- YOUR TASK -
If a line of the entries below includes the word "lines", it counts; state the total and nothing further.

(Saved data entries)
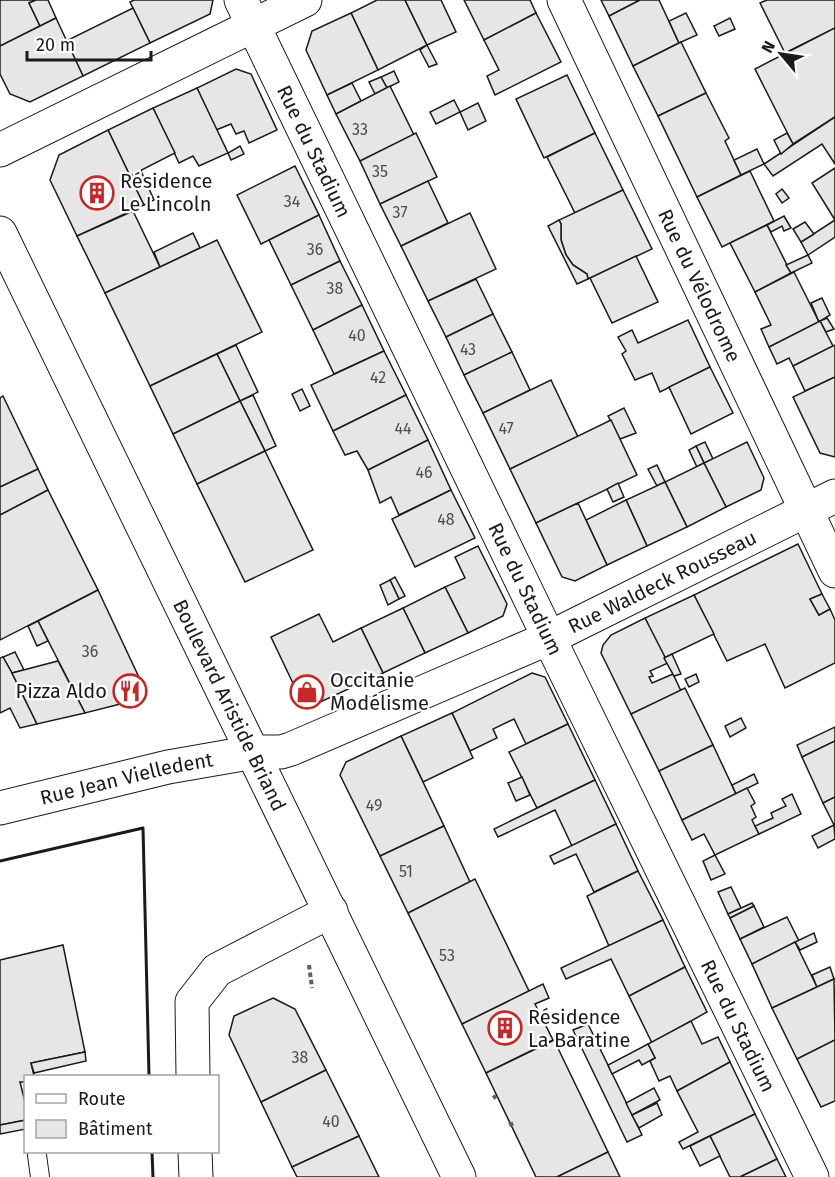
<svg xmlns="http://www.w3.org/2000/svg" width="835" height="1177" font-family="'Fira Sans',sans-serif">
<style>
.building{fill:#e6e6e6;stroke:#1a1a1a;stroke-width:1.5}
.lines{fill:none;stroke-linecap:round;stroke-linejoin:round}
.lane-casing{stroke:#1a1a1a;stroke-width:20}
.street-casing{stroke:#1a1a1a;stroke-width:35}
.secondary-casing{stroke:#1a1a1a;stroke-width:35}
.path{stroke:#5f5f5f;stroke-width:4;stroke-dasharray:4.5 3;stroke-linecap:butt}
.lane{stroke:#fff;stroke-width:18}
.street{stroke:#fff;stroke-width:33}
.secondary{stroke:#fff;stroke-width:33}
.wall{stroke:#1a1a1a;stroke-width:3}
.labels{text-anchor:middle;stroke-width:4.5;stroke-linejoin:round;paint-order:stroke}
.number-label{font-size:16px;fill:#4d4d4d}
.street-label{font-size:20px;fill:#1a1a1a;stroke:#fff}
.poi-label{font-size:20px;fill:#1a1a1a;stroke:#fff;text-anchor:start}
</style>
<rect width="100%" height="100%" fill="#fff"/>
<g class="building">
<polygon points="0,0 36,0 29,3 40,26 0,46"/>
<polygon points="36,0 48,0 56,18 40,26 29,3"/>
<polygon points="134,0 213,0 210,14 150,43 130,2"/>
<polygon points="377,0 405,0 427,45 378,70 351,13"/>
<polygon points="405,0 441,0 456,32 427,45"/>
<polygon points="464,0 530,0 536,13 484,40"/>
<polygon points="601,0 640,0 609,16"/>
<polygon points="640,0 659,0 679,43 633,66 609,16"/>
<polygon points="767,0 835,0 835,28 785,53 760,3"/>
<polygon points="133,8 150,43 83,76 66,41"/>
<polygon points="351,13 378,70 327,95 306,50 312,31"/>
<polygon points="536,13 561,62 495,95 487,76 499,70 484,40"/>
<polygon points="686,13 697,35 679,43 669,21"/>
<polygon points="56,18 83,76 30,102 10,94 0,74 0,46"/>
<polygon points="730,18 735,29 719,36 714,26"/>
<polygon points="835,28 835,117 793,144 755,69"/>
<polygon points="681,42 706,93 658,116 633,66"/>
<polygon points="427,45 437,64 429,67 420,50"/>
<polygon points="236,69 251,74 277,130 249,143 244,131 236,134 231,124 216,130 197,88"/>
<polygon points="394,71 399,82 387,88 381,77"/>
<polygon points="567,75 595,133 544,158 516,99"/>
<polygon points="381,77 387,88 375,94 369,82"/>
<polygon points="352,83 361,101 336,114 327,95"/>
<polygon points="390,86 414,135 360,161 336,114"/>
<polygon points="197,88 228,153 199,166 193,156 179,163 153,108"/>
<polygon points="706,93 729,138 725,141 741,175 697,197 658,116"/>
<polygon points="454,100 460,112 436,124 430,112"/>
<polygon points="478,103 486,121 468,130 460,112"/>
<polygon points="153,108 175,153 130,176 108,130"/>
<polygon points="835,117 835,164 822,144 773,176 764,164"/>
<polygon points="108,130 144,205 77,236 50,180 59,155"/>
<polygon points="416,133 437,177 380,204 360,161"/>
<polygon points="595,133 623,190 575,213 547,157"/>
<polygon points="787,133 793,144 781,154 774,140"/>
<polygon points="240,146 244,154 231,160 228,153"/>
<polygon points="757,149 764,164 741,175 734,160"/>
<polygon points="295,166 319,215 261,244 237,195"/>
<polygon points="835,168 835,220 812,183"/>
<polygon points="141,171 154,200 144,205 130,176"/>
<polygon points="750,171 774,221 722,247 697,197"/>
<polygon points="428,181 448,223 401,246 380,204"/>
<polygon points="782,189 789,198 782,203 776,194"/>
<polygon points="623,190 652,249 588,279 587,274 573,265 566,255 561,240 561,224 559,220"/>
<polygon points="133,211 160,267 105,293 77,236"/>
<polygon points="470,213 496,269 428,301 401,246"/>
<polygon points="319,215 340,261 291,285 269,240"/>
<polygon points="784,216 791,228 784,231 782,226 771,232 767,225"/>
<polygon points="559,220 561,224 561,240 566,255 573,265 587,274 588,279 577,284 548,226"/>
<polygon points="835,220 835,237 808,255 801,242"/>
<polygon points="805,222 814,234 801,242 793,229"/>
<polygon points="767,225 791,273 755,292 730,243"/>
<polygon points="193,233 200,248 160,267 154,252"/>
<polygon points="217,240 262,332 150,386 105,293"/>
<polygon points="808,255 812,263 791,273 786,265"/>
<polygon points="636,256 658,302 612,323 590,278"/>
<polygon points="340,261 362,305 313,330 291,285"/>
<polygon points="794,272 819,322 769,347 761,329 771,325 755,292"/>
<polygon points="476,279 493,314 446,337 428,301"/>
<polygon points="822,298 830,315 819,322 811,303"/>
<polygon points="362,305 384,351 334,374 313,330"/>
<polygon points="493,314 512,352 464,375 446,337"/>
<polygon points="827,318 834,329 826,332 820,321"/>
<polygon points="688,320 710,367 660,392 652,373 635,380 622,354 626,351 618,337 632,330 638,343"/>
<polygon points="820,321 833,346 793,366 789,358 777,364 769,347"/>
<polygon points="236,345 258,392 240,401 217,354"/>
<polygon points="835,345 835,377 805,391 793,366"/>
<polygon points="384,351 406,395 333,431 311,385"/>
<polygon points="512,352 530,390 483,413 464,375"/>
<polygon points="217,354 240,401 173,434 150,386"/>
<polygon points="710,367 733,413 691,434 669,387"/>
<polygon points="835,377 835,457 820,453 793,397"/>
<polygon points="551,380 578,437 510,469 483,413"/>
<polygon points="302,389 310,406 300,411 292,394"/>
<polygon points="253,395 276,446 265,451 240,401"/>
<polygon points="406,395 428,440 368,470 357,451 345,455 333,431"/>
<polygon points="3,396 38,469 0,487 0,398"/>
<polygon points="240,401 265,451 197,484 173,434"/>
<polygon points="624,408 636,433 620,439 608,416"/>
<polygon points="611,420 637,475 536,523 510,469"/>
<polygon points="428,440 451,490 399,515 391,497 380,503 368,470"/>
<polygon points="705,442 713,459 704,463 696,446"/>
<polygon points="747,442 764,478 761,490 726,507 704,463"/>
<polygon points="696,446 704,463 697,467 689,450"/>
<polygon points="265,451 313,550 245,582 197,484"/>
<polygon points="704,463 726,507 687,527 665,482"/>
<polygon points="657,465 665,482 657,486 648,469"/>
<polygon points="38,469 48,490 0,515 0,487"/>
<polygon points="665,482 687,527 647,546 626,500"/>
<polygon points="618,483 624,497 613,502 607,489"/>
<polygon points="48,490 98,590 0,640 0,515"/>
<polygon points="451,490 475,538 415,567 392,519"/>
<polygon points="626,500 647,546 607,565 586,520"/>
<polygon points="578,503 607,565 575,581 562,577 536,523"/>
<polygon points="798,544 822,594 810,599 819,615 830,609 835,620 835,663 785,688 765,644 727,661 694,595"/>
<polygon points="478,546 507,604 503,616 468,633 445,587 465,578 455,557"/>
<polygon points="395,577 405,596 399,599 390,580"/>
<polygon points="390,580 399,599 388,605 380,585"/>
<polygon points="445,587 468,633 425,653 403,608"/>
<polygon points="98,590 144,688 136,700 85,713 38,621"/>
<polygon points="822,594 830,609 819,615 810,599"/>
<polygon points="694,595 714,634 664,658 645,618"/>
<polygon points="403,608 425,653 383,673 361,628"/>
<polygon points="319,614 333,642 361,628 383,673 316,704 300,698 271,637"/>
<polygon points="645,618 668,663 650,671 653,676 649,677 652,683 673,674 681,691 631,714 601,653 603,645 611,635"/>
<polygon points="38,621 48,641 37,646 28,626"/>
<polygon points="15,652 24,670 12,673 3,657"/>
<polygon points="672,654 681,674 674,676 664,658"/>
<polygon points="3,657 12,673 37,724 20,728 10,708 0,713 0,658"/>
<polygon points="58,661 85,713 37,724 12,673"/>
<polygon points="532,673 545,677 568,724 526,744 514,719 493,729 497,738 470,751 452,713"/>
<polygon points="696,674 699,682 689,687 685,679"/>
<polygon points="685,688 713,745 659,771 631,714"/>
<polygon points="452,713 473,758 423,782 401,736"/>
<polygon points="741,718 746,728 730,737 725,726"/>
<polygon points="568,724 595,780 537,808 509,752"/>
<polygon points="835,727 835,741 802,757 797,745"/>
<polygon points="401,736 444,826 380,856 340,775 346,762"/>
<polygon points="835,741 835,797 823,803 802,757"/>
<polygon points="713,745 736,794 682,820 659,771"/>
<polygon points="754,774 758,783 736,794 732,785"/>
<polygon points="522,777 530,795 516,801 508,783"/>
<polygon points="595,780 616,824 572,846 555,810 498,837 494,829"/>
<polygon points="747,788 755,803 751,806 756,817 752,820 759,834 715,855 704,834 692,840 682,820"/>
<polygon points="792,794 801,814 759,834 755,826 773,818 771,813 786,806 782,799"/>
<polygon points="835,797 835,827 823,803"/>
<polygon points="616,824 638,871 594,892 576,854 554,864 550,856"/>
<polygon points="834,825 835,839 818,848 812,836"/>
<polygon points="444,826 470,882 408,913 380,856"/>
<polygon points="715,855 725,874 711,880 703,861"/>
<polygon points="638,871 663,920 609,946 587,896"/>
<polygon points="475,879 529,991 462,1024 408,913"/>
<polygon points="731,887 741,908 728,914 718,892"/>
<polygon points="752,903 754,906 730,918 728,914"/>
<polygon points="754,906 764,927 740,939 730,918"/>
<polygon points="787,917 799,941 752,964 740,939"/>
<polygon points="663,920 685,967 629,996 611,959 566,979 561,968"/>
<polygon points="814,933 817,942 800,950 795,942"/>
<polygon points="795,942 817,987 772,1008 752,964"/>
<polygon points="63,945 85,1052 31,1063 34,1076 26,1076 26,1082 20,1082 26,1106 26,1120 0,1125 0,960"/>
<polygon points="685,967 707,1012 652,1043 629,996"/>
<polygon points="830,967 834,979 817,987 812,975"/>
<polygon points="834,979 835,1040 797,1059 772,1008"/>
<polygon points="543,984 549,998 535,1004 553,1040 486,1073 462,1024"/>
<polygon points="273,998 295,1009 326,1070 261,1102 229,1035 234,1016"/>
<polygon points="691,1021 702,1044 718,1037 730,1062 677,1091 670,1076 659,1081 650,1061 655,1058 648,1044"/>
<polygon points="588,1024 642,1135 627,1142 573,1030"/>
<polygon points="554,1040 608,1152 557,1177 536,1177 486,1073"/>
<polygon points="835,1040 835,1101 821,1107 797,1059"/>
<polygon points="648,1044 655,1058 642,1065 639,1060 612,1074 608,1065"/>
<polygon points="85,1052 86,1061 34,1073 31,1063"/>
<polygon points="730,1062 755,1114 683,1149 679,1142 698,1132 677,1091"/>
<polygon points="326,1070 359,1136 292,1167 261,1102"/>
<polygon points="654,1088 660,1100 632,1115 626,1103"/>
<polygon points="657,1103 662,1115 639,1128 632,1115"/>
<polygon points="755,1114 777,1159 740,1177 730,1177 710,1136"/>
<polygon points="26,1120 26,1129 0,1134 0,1125"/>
<polygon points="359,1136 379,1177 297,1177 292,1167"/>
<polygon points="710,1136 720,1156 700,1166 690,1146"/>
<polygon points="608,1152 620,1177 557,1177"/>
<polygon points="777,1159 786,1177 740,1177"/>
</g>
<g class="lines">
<g class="lane-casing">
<polyline id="lane" points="37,1155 40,1177"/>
</g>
<g class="street-casing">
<g id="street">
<path id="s1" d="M 241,0 L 549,638 L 812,1177"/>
<path id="s2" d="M 564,0 L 835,571"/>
<polyline points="0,150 305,0"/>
<path id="s3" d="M 0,808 L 168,767 L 254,752 L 281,752 L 291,749 L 549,638 L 835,496"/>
<polyline points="193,1076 192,1002 217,970 331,911"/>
<polyline points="195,1152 196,1177"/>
</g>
</g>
<g class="secondary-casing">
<g id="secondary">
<path id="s4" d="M 0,233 L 459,1177"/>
</g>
</g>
<g class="path">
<polyline points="309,965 312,988"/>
<polyline points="493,1098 496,1096"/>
<polyline points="509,1125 514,1123"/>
</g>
<use href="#lane" class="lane"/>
<use href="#street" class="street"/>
<use href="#secondary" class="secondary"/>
<g class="wall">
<polyline points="0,861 143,828 149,1076"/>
<polyline points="152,1152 153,1177"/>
</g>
</g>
<defs>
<g id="building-ring" transform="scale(1.725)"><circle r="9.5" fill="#fff" stroke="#c62828" stroke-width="1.5"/><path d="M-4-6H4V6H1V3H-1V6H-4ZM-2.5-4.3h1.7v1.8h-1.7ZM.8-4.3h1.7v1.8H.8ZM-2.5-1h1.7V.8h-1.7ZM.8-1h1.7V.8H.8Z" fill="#c62828"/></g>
<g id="restaurant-ring" transform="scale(1.725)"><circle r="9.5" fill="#fff" stroke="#c62828" stroke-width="1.5"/><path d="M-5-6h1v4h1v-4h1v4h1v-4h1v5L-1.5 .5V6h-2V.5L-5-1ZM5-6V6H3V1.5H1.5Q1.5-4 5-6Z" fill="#c62828"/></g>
<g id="shop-ring" transform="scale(1.725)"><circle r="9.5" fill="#fff" stroke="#c62828" stroke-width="1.5"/><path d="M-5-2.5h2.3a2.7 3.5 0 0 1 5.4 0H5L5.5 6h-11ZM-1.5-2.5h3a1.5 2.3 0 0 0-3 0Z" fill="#c62828"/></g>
</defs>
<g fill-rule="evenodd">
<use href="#building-ring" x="97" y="193"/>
<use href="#restaurant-ring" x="130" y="691"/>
<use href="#shop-ring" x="307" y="692"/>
<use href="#building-ring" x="505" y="1028"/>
</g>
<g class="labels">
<g class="number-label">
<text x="360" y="135">33</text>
<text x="380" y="177">35</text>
<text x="292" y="207">34</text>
<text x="400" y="218">37</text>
<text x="315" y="255">36</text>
<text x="335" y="294">38</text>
<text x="357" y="341">40</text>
<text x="468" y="355">43</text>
<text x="378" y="383">42</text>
<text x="403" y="434">44</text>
<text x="506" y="434">47</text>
<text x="424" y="478">46</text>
<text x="446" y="525">48</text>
<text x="90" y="657">36</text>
<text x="374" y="811">49</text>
<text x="406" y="877">51</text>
<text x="447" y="961">53</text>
<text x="300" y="1063">38</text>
<text x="331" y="1127">40</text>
</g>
<g class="street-label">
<text dy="7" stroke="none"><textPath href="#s1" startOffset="168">Rue du Stadium</textPath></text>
<text dy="7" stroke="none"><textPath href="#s2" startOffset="316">Rue du Vélodrome</textPath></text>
<text dy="7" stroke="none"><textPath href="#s3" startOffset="705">Rue Waldeck Rousseau</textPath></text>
<text dy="7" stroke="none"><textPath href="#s1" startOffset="654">Rue du Stadium</textPath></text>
<text dy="7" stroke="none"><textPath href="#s4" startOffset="525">Boulevard Aristide Briand</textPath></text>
<text dy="7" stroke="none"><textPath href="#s3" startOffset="130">Rue Jean Vielledent</textPath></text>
<text dy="7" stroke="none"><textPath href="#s1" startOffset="1140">Rue du Stadium</textPath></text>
</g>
<g class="poi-label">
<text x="120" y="188">Résidence<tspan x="120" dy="23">Le Lincoln</tspan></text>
<text x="330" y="687">Occitanie<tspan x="330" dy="23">Modélisme</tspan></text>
<text x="107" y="698" text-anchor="end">Pizza Aldo</text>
<text x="528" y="1024">Résidence<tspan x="528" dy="23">La Baratine</tspan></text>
</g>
</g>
<rect x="24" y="1075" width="195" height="78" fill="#ffffff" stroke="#a3a3a3" stroke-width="1.5"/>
<rect x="36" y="1094" width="30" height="9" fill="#ffffff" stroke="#a3a3a3" stroke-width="1.5"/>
<text x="78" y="1105" font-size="18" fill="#1a1a1a">Route</text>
<rect x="36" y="1120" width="30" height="18" fill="#e6e6e6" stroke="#a3a3a3" stroke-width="1.5"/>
<text x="78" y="1135" font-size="18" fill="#1a1a1a">Bâtiment</text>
<g transform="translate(781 54) rotate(299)" stroke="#ffffff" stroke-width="4.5" paint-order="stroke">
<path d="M0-4.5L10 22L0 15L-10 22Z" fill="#1a1a1a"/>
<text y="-9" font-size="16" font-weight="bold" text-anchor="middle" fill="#1a1a1a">N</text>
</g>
<path d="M27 51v9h124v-9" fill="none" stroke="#1a1a1a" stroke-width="3"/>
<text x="36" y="51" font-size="18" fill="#1a1a1a" stroke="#ffffff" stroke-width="4.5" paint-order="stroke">20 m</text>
</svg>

- TASK RESPONSE -
2